[Records drawn from a dataset]
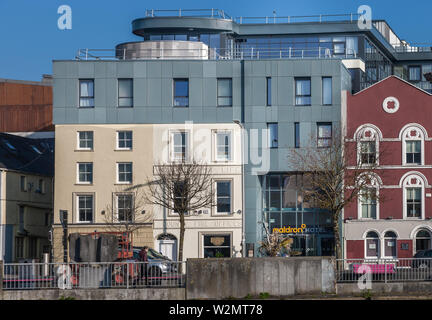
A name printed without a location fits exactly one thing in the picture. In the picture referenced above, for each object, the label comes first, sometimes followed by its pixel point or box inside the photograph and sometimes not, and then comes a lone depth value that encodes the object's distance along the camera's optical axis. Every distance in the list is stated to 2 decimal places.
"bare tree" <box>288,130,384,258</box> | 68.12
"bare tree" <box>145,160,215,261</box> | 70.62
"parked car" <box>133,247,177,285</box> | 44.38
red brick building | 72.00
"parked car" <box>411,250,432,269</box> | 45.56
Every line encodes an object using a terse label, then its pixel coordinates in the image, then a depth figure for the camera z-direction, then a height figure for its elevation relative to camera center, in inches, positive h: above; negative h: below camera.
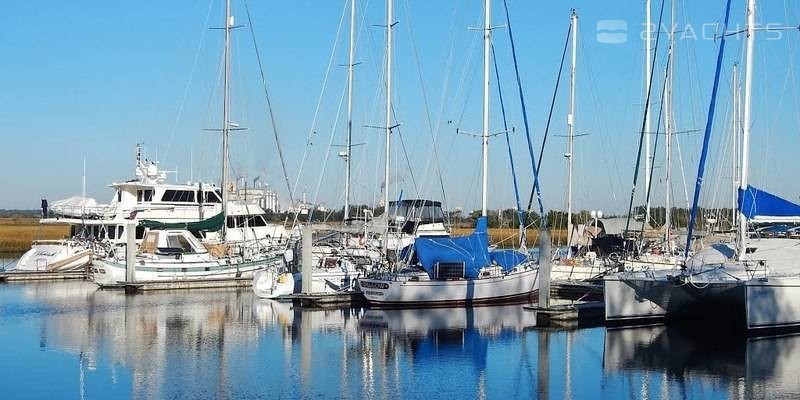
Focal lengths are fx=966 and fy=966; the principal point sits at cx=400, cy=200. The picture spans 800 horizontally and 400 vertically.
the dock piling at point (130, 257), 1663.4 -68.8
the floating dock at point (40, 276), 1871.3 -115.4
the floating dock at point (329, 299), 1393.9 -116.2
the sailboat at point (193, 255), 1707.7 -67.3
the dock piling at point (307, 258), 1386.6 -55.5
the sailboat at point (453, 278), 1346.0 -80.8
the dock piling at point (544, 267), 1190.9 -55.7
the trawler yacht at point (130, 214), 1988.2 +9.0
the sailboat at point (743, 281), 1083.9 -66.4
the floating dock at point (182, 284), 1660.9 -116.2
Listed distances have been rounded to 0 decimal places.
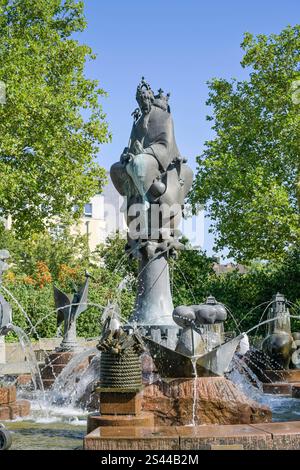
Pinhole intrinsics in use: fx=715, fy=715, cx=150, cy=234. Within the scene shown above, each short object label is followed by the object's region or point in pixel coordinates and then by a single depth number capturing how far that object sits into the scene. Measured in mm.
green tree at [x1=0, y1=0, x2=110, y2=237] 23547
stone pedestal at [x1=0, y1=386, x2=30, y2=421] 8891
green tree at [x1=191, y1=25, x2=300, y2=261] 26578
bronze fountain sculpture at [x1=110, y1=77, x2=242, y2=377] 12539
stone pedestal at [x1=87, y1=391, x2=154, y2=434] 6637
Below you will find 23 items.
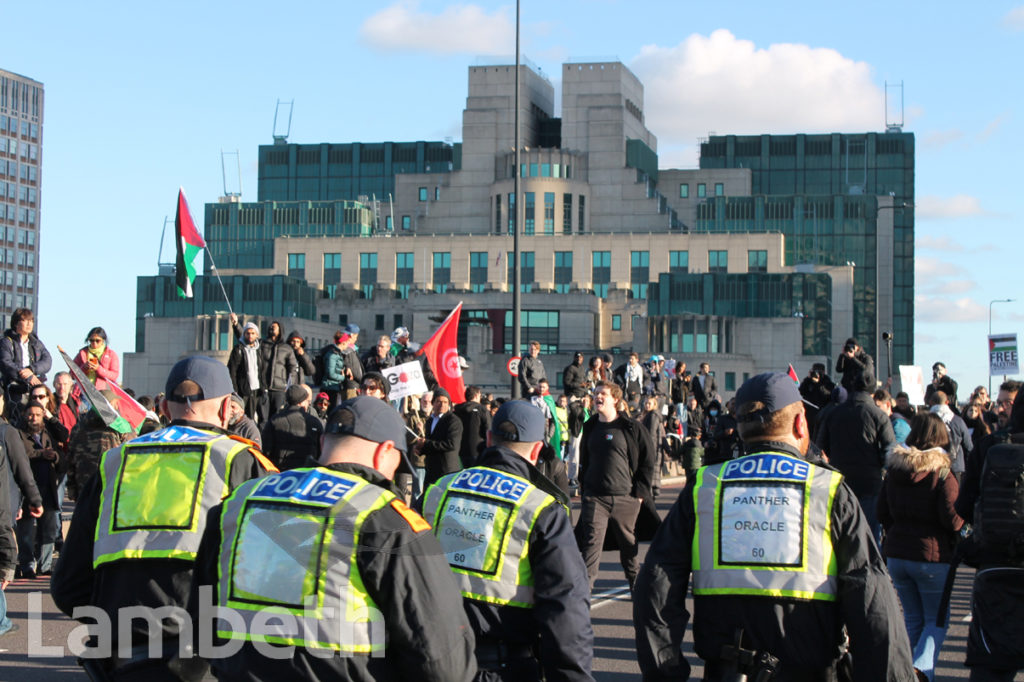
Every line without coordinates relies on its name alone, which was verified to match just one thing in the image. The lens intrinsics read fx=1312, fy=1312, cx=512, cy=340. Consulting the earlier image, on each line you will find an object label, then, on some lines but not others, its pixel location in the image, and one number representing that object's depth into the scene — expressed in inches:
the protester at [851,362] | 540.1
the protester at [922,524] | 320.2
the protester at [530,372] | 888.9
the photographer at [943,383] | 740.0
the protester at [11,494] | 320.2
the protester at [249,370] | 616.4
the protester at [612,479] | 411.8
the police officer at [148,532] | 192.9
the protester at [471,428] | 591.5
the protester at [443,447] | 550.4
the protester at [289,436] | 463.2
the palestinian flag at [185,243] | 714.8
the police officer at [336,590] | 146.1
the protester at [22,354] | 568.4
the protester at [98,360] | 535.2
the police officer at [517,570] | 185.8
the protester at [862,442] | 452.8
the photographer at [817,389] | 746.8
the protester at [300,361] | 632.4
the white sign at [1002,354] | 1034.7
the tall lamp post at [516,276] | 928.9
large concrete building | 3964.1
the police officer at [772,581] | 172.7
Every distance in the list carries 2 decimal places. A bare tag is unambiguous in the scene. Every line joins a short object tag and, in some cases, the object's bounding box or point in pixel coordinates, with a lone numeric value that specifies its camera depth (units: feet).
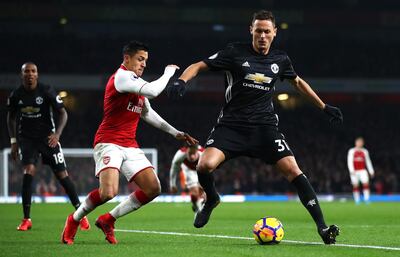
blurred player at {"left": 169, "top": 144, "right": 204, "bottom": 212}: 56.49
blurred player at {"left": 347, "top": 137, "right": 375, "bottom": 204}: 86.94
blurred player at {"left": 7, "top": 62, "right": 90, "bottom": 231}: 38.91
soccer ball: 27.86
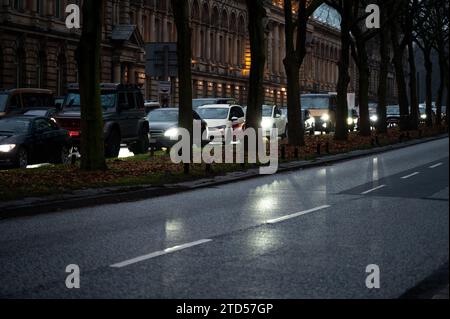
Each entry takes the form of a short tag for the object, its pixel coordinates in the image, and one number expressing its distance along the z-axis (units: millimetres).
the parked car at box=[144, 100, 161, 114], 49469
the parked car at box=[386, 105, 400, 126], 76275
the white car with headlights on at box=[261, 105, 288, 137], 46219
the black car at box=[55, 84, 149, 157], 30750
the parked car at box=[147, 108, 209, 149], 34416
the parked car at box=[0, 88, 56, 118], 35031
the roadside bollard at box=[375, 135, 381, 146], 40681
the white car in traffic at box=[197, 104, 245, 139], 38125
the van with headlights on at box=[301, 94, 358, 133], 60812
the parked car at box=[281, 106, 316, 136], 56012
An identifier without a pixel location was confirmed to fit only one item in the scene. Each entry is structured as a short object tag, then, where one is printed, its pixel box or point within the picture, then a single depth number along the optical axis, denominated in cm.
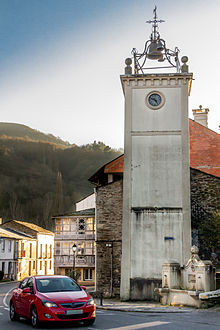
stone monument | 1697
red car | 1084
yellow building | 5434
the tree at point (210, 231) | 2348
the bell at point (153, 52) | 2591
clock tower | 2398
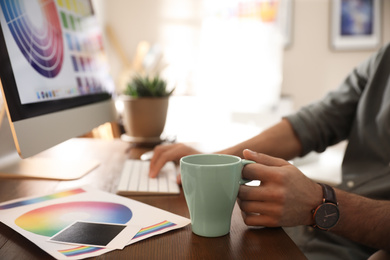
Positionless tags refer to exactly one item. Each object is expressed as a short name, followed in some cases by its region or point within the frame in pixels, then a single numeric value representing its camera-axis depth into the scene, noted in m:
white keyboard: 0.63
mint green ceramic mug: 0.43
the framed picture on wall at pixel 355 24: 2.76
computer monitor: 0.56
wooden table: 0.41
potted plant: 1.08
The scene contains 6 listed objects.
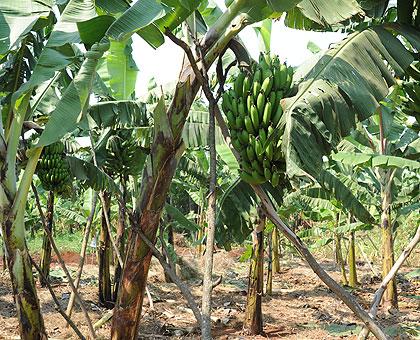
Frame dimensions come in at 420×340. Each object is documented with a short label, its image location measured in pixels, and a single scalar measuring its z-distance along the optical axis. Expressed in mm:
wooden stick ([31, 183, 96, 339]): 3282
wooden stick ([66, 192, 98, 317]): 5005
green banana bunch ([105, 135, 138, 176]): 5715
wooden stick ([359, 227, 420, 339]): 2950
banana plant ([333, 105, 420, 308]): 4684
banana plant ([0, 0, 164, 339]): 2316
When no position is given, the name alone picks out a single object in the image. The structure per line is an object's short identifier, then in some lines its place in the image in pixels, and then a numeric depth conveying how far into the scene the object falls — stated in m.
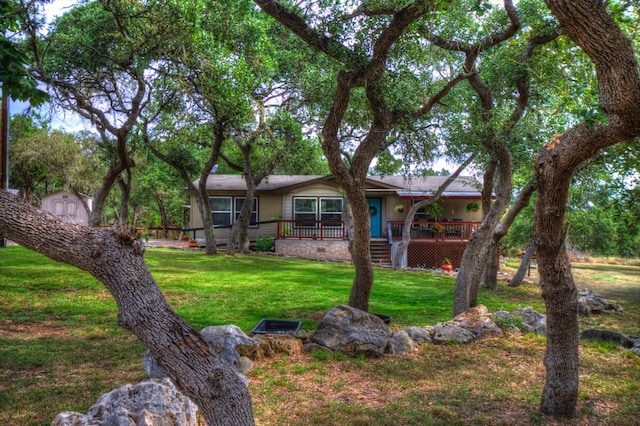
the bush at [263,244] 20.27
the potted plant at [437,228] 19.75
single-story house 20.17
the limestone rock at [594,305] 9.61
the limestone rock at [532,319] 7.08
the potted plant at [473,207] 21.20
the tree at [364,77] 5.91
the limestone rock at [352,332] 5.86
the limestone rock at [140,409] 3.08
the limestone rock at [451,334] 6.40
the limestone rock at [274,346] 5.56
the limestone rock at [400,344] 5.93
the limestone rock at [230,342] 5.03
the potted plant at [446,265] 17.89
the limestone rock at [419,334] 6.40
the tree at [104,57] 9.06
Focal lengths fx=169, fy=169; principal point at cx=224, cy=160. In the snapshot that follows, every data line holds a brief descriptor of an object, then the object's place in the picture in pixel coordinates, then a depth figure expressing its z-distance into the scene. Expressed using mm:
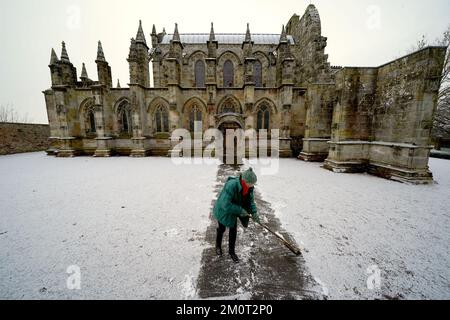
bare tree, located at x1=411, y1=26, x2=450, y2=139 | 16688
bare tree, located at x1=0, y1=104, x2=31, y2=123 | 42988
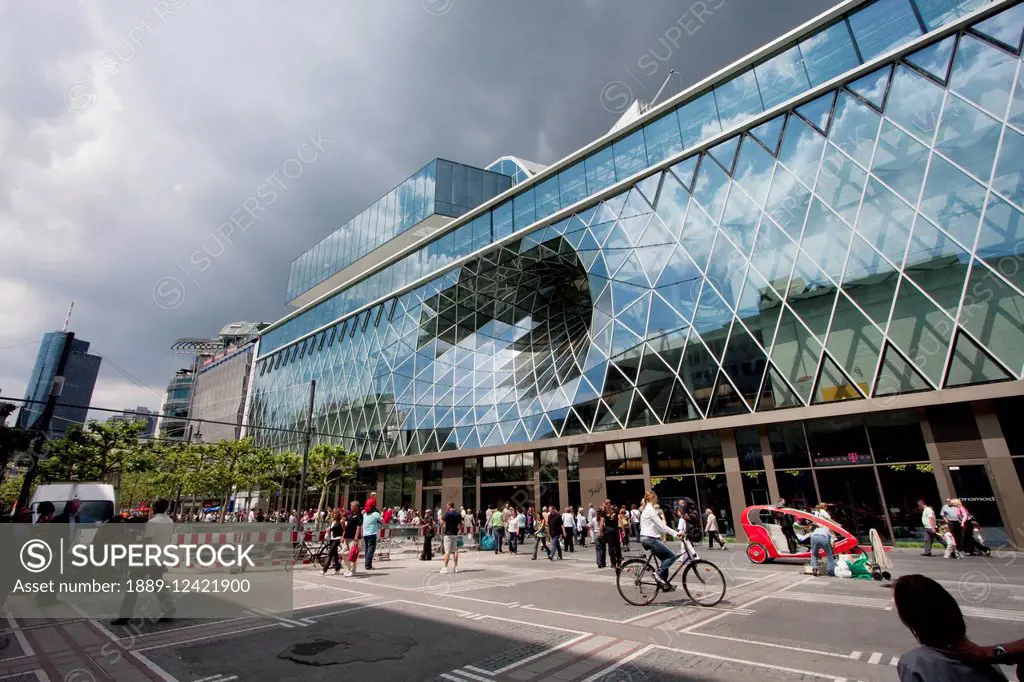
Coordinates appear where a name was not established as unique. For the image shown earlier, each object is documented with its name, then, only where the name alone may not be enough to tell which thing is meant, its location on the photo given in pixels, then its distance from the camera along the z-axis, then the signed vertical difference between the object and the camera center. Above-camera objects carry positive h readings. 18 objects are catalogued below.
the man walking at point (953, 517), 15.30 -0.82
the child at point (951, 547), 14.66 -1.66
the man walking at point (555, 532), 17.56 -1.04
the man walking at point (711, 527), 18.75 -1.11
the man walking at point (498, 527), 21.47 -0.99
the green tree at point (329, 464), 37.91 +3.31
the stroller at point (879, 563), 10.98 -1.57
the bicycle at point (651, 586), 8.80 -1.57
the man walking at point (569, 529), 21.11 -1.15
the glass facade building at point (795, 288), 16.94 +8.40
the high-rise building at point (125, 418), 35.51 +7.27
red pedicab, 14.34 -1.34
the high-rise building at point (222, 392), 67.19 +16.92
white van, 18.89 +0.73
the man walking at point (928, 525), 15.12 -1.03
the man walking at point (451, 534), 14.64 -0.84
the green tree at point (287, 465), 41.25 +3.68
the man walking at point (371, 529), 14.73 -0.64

About this exercise:
Your answer should be each line of the data that contains the word "region", copied as it stands.

Solved problem:
Pinhole intrinsics in use: fx=715, fy=715, cx=150, cy=234. Within the scene shown above, each short object label is followed by the object's region or point in pixel coordinates and then by a single depth number capturing how far that object sits into the scene. Measured in mm.
Positionless tags refer to exactly one item. Each object is expressed as a short name, followed in some cases by its region or point within the frame in pixels, then a single numeric value representing its camera-axis depth into the scene, noted in m:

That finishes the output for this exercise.